Other Magazines

Water-Boarding Revisited

The New Yorker on the technique’s use during the Philippine-American War.

The New Yorker, Feb. 25 Ryan Lizza reports from the Straight Talk Express, focusing on John McCain’s singular, if not wholly realized, opportunity to reinvent the Republican Party. The senator “attempts to portray himself as a doctrinaire conservative just when intellectual class of the movement [that] seems eager for something new.” Anecdotes about the candidate’s jocular relationship with the press—he likes to greet them with a “Hello, jerks”—make the piece highly readable. A history of the U.S. military’s use of “the water cure” during the Philippine-American war at the turn of the 20th century delivers a look at the nation’s early flirtation with water-boarding. Atrocities against Filipinos were greeted with limited debate that “lurched from intolerance for torture to attempts to rationalize it and outrage at the antiwar activists who made it a public issue.”

Weekly Standard, Feb. 25 The cover story traces recently assassinated Hezbollah leader Imad Mughniyah’s connections to al-Qaida and Osama Bin Laden, an association that, the writer claims, “virtually all” mainstream media coverage ignores. The piece, beating the war drums in Iran’s direction, says that Mughniyah’s relationship with Bin Laden proves that al-Qaida’s Sunnis and Hezbollah’s Shiites could collaborate on terror plots and that Iran-backed Hezbollah may have been involved in 9/11. An article seizes John McCain’s January statement that he would rely on “people like Jack Kemp, Phil Gramm, Warren Rudman, Pete Peterson” to criticize the candidate’s lack of knowledge about economic issues—suggesting that McCain adjusts his economic policy to attack whomever he needs to settle a score with. Case in point: He voted against Bush’s tax cuts after his bitter primary battle with him in 1999.

New York, Feb. 25
The cover of the spring fashion issue is photographer Bert Stern’s tired re-creation of his “classic” spread of Marilyn Monroe, with—wait for it—a nude Lindsay Lohan, “another actress whose prodigious fame is not quite commensurate with her professional achievements.” A profile of French Vogue editor Carine Roitfeld notes that her magazine is “the polar opposite of most American fashion magazines. … It is not inclusive: There is no advice on how to dress if you’re shaped like a pear or about to turn 50.” In a piece on how the media treat Hillary Clinton and Barack Obama differently, a Democratic operative complains, “Obama has been able to get away with a stunning amount of hypocrisy that would get called on her. … They’ve run the nastiest, most deceptive pieces of paid media.”

Newsweek, Feb. 25 An article returns to a perennial media favorite: the sex life of college students.

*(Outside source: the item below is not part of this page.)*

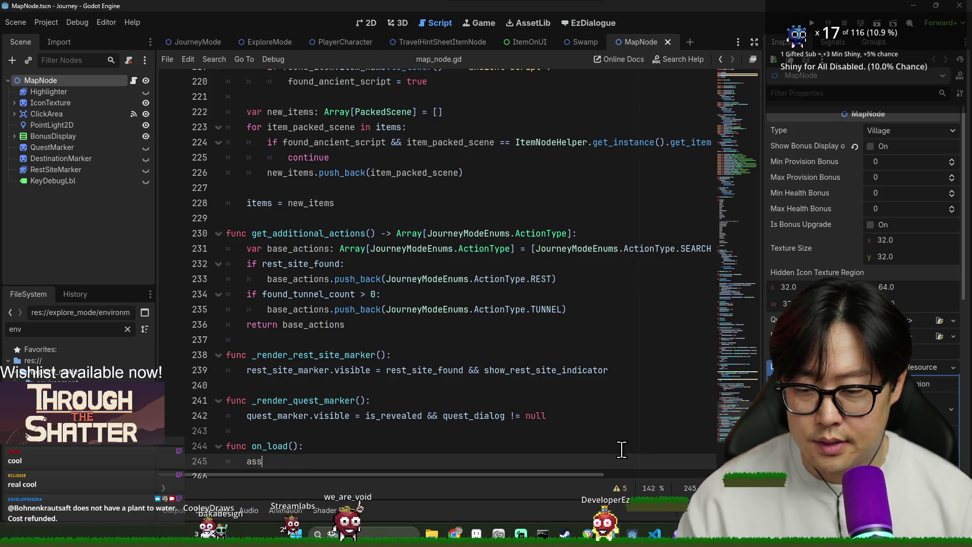
key("BackSpace")
key("BackSpace")
type("pass")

This time, however, it’s not to complain about rampant promiscuity. Surveys say college students are having less sex than before, even as sex newspaper columns, student erotica magazines, and sex blogs permeate campus culture. A piece investigates the “estrangement” between presidents and journalists. The article observes that the Clintons’ marked resentment of the media, stemming from their time in the White House, creates a difference in Hillary’s treatment of and in the press, which separates her from other presidential front-runners John McCain and Barack Obama, echoing New York’s piece on the media’s unequal approach to the two Democratic candidates. The cover story, an otherwise-dull profile of Michelle Obama, has the first lady hopeful noting, “Somehow I’ve been caricatured as this emasculating wife. … It’s just sort of, like, do you think anyone could emasculate Barack Obama?”

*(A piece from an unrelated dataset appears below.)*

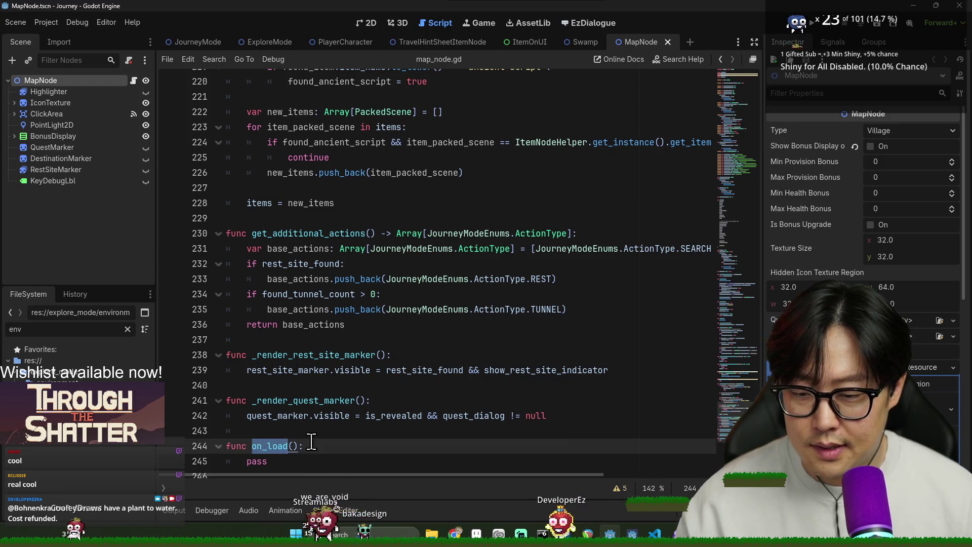
left_click(365, 431)
key("ctrl+s")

Texas Monthly, February 2008 * A feature on the preponderance of 3D action movies blames the trend on the emergence of “fanboys” as “arbiters of twenty-first-century film culture,” and sources the trend to the unlikely origin of Austin, Texas, home of Sin City filmmaker Robert Rodriguez and Quentin Tarantino screening festivals “where the seeds of Geek Nation were first sown.” A piece investigates a scatological solution in play for Texas’s water-shortage woes—reusing toilet water—and informs Houstonians, that during the summer, they are “literally drinking Dallas’s poopwater.”

Correction, Feb. 20, 2008: Due to an editing error, this article originally gave the wrong issue date for Texas Monthly. The noted articles are from the February 2008 issue, not the March 2008 issue. (Return  to the corrected sentence.)